Qual è stato il suo contributo per la città e quali gli obiettivi raggiunti nella sua attività di senatrice?

Nella legislatura passata ho ricoperto il ruolo di Questore del Senato con diversi incarichi nel Consiglio di Presidenza. Oltre ad aver inciso sulla riduzione dei costi generali del palazzo mi sono occupata della sospensione dei vitalizi ai condannati, delle pensioni dei parlamentari nonché della normativa interna per i dipendenti. Assieme alla collega Sara Paglini abbiamo cercato di portare l’attenzione sulle morti in cava e il riconoscimento del lavoro usurante del cavatore.

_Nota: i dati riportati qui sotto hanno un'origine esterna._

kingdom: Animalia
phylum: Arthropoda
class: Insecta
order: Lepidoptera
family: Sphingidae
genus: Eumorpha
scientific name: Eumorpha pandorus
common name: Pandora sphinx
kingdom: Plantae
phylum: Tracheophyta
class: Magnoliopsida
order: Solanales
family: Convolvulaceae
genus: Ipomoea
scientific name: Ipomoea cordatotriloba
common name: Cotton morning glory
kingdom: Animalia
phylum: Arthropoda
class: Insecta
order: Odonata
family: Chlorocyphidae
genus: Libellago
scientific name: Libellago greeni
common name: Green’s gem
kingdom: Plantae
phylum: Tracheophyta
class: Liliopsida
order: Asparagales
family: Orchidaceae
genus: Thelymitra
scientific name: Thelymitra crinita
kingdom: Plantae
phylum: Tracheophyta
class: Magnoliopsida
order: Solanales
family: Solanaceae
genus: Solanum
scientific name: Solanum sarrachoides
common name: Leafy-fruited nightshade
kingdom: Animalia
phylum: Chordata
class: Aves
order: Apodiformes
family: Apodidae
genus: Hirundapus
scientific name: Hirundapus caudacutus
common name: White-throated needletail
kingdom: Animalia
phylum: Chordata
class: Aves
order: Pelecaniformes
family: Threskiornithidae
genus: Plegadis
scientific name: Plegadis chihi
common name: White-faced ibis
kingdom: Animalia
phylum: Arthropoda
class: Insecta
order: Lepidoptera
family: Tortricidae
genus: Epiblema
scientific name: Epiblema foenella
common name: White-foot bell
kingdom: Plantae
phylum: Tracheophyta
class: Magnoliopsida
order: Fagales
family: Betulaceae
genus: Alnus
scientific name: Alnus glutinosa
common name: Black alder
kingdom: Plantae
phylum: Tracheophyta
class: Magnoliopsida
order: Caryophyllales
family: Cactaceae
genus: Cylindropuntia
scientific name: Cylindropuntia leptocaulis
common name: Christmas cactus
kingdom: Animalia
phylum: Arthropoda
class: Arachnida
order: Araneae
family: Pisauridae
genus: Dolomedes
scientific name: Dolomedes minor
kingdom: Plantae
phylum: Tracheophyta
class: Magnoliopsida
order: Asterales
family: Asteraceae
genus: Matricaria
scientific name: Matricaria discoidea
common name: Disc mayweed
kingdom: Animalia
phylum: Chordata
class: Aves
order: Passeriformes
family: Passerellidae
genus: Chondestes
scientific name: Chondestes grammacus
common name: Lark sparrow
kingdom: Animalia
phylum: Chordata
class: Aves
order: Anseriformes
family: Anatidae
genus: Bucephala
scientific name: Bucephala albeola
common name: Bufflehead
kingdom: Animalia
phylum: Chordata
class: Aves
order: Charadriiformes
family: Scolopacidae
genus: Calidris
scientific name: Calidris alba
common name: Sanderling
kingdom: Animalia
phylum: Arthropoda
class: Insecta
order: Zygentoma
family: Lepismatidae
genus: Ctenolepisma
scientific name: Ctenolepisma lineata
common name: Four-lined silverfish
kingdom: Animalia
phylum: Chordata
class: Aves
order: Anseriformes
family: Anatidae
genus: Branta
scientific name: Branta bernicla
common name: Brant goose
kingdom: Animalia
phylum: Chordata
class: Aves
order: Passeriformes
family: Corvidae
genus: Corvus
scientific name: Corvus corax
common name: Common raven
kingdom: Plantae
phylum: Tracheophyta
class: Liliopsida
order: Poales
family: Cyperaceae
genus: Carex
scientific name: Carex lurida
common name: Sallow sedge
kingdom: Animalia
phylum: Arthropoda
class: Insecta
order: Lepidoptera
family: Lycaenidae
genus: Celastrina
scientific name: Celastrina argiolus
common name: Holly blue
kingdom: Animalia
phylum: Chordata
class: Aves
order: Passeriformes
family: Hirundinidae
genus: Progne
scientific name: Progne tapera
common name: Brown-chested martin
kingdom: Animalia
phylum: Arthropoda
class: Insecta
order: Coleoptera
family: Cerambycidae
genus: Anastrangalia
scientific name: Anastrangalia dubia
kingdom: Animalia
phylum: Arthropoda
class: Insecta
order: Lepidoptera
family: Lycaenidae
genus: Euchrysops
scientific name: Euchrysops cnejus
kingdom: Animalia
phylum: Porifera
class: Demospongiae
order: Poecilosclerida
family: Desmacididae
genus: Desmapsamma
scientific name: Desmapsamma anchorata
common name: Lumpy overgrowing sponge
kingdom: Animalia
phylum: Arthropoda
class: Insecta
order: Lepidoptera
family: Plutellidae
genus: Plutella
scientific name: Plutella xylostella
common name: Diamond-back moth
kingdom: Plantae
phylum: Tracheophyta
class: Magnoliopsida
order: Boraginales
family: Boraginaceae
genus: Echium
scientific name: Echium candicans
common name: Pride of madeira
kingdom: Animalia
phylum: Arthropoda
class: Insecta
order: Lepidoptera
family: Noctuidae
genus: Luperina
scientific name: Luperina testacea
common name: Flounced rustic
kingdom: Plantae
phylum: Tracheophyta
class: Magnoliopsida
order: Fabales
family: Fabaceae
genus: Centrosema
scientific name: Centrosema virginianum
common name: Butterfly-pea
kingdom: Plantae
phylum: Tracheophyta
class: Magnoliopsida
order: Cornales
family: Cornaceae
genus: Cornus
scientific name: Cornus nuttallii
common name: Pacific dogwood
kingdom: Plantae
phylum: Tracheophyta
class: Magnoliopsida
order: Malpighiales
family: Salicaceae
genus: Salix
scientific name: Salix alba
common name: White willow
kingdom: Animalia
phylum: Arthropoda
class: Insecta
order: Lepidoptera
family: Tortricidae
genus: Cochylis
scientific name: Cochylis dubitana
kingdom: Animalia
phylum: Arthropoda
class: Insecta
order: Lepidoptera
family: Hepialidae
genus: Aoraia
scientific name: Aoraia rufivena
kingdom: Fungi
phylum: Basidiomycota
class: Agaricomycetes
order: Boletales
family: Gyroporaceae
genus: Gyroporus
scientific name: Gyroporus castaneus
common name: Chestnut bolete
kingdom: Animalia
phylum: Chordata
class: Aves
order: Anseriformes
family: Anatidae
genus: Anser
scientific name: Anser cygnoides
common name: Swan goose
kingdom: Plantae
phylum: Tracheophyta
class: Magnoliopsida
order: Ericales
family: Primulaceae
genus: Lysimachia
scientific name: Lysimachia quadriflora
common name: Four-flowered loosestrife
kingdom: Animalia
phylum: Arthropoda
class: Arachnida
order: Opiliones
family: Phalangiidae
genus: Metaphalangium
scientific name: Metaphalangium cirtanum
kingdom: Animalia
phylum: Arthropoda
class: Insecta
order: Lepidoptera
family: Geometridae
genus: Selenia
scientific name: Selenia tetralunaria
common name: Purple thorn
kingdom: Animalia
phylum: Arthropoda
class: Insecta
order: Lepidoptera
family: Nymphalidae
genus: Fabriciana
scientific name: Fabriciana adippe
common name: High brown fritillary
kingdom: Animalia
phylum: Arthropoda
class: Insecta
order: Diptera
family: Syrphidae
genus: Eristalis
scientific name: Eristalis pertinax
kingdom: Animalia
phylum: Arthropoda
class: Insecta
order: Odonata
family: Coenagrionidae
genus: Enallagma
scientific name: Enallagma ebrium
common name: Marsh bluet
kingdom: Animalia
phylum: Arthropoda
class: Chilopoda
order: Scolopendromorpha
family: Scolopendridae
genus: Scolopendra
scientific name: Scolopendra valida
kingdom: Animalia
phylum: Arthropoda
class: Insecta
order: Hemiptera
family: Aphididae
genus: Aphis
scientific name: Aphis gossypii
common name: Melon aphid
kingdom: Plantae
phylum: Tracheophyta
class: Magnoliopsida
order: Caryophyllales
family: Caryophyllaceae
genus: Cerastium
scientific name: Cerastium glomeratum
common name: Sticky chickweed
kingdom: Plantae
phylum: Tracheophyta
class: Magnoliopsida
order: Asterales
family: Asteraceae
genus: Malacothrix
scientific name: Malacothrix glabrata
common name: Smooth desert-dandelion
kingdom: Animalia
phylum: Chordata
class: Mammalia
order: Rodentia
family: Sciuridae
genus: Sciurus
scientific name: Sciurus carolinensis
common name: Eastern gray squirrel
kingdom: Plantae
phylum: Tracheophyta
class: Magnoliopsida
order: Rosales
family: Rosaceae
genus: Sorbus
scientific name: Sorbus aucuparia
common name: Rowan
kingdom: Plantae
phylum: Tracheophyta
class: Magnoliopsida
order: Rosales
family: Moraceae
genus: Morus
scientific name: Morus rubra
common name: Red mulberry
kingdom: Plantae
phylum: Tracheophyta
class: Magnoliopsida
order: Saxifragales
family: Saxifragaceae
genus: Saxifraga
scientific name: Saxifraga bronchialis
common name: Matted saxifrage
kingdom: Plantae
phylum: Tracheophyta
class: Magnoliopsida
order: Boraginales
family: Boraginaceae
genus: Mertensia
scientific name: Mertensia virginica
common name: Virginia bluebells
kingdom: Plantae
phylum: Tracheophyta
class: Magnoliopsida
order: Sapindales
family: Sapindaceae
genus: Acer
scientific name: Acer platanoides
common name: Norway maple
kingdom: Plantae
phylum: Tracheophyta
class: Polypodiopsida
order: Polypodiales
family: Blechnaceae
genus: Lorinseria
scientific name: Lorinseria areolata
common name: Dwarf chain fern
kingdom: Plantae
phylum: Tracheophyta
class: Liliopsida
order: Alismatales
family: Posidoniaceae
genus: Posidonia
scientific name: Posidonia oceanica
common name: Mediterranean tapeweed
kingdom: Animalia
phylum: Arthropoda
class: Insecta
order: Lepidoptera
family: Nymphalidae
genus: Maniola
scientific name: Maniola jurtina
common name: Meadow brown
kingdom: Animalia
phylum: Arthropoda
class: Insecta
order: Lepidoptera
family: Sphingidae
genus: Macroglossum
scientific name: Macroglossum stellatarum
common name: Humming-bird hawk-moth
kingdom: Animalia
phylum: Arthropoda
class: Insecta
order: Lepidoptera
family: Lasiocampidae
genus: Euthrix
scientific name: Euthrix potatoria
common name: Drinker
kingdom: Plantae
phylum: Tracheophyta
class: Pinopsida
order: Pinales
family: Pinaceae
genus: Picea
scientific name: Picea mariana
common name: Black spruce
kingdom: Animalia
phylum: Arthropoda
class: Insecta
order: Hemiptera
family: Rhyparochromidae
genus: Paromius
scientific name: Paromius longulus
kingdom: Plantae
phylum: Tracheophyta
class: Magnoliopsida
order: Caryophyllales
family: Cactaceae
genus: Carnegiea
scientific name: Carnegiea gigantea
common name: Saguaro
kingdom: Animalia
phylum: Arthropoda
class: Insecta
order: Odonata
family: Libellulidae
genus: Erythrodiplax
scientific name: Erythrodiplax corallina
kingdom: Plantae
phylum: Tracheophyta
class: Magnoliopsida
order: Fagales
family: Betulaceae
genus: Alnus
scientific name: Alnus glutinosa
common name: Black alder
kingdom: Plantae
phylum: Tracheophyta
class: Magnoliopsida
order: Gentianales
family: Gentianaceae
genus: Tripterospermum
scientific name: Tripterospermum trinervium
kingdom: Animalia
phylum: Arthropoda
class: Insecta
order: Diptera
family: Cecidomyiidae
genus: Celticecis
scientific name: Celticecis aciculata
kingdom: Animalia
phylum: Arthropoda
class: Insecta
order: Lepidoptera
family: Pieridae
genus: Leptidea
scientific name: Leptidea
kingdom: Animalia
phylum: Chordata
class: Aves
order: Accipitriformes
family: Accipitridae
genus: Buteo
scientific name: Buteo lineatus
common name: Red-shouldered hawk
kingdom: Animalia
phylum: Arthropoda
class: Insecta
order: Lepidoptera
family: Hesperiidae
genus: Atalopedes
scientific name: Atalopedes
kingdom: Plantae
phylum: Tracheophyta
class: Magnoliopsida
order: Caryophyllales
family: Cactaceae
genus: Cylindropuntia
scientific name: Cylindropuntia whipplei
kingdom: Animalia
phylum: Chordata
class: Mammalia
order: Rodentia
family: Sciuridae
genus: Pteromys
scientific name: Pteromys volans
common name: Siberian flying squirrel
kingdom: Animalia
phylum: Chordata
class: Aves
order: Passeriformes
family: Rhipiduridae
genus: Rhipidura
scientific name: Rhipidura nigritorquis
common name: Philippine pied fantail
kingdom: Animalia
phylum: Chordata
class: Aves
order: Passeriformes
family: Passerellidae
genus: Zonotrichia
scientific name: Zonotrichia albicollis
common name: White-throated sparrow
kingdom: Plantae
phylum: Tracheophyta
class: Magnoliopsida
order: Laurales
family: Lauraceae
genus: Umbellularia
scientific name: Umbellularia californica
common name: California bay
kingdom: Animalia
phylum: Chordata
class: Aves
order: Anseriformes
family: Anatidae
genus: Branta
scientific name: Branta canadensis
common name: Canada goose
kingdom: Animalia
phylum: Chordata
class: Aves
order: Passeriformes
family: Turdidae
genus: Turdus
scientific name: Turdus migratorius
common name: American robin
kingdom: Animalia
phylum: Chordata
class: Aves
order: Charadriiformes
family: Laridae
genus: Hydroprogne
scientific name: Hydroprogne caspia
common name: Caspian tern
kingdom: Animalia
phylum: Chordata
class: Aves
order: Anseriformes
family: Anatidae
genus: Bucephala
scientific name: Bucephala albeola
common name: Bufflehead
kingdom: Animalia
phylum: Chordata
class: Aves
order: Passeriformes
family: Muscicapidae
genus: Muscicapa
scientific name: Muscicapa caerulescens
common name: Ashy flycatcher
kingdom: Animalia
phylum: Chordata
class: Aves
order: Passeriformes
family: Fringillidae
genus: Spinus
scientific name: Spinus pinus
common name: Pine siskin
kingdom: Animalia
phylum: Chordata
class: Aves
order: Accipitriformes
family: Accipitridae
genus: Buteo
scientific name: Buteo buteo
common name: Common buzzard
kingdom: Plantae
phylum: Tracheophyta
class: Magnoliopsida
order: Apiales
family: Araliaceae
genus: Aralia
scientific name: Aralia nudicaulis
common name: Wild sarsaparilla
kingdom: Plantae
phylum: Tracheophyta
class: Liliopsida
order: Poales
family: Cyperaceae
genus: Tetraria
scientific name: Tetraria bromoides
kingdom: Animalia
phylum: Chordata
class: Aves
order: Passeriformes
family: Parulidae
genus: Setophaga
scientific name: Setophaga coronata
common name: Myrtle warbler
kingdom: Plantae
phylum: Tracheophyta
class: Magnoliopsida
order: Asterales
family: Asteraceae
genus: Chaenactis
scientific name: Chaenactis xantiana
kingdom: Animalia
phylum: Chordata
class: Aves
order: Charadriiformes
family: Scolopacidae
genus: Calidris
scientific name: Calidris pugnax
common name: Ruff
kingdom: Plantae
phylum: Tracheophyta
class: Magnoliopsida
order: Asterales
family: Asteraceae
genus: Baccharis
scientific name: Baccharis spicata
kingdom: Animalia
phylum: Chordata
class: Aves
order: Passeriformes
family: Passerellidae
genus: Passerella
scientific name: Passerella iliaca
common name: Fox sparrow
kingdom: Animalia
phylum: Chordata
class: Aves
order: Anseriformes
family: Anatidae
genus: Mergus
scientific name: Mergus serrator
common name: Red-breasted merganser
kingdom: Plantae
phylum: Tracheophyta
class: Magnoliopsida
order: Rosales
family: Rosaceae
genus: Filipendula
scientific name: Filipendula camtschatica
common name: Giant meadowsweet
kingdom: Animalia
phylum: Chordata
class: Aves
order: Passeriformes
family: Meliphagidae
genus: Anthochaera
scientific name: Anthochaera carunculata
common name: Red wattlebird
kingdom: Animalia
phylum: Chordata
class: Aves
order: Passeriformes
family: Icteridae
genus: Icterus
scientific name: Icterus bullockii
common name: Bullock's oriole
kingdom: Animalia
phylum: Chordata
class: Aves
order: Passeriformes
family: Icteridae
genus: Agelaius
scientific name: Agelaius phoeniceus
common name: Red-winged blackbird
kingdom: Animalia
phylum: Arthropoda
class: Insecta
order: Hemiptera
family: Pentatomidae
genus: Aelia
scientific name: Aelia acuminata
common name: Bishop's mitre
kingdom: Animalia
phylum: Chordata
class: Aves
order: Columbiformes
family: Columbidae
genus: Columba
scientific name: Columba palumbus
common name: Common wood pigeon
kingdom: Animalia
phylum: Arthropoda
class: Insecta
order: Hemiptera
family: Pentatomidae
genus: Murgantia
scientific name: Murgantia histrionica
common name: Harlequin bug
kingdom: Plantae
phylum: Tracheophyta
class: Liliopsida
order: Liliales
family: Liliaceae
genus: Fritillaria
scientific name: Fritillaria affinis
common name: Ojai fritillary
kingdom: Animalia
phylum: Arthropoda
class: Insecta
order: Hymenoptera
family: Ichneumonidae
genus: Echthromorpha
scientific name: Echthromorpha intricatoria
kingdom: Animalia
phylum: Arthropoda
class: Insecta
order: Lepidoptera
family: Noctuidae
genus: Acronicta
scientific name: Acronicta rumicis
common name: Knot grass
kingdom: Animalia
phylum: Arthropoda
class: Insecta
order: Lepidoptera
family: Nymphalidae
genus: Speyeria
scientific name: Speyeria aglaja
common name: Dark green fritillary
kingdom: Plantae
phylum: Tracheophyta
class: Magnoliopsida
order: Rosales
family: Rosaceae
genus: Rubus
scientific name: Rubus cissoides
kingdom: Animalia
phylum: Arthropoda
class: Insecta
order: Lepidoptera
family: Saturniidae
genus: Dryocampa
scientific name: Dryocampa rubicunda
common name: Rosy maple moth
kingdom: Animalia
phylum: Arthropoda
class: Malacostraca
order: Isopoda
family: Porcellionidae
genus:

Qual è il motivo per cui un cittadino dovrebbe confermare lei come rappresentante a Roma?

In questi 5 anni siamo state coerenti e rispettose del ruolo affidatoci mantenendo l’impegno preso sul programma che avevamo presentato nel 2013. Assieme a Sara Paglini abbiamo restituito allo Stato per le piccole e medie imprese più di 380 mila euro; personalmente ho rinunciato anche all’indennita aggiuntiva e a una parte dei rimborsi forfettari. Perché dovrebbero confermarmi? Perché il Paese ha bisogno di cambiare e solo attraverso il Movimento 5 Stelle l’Italia, e quindi anche Carrara, può avere un futuro di qualità.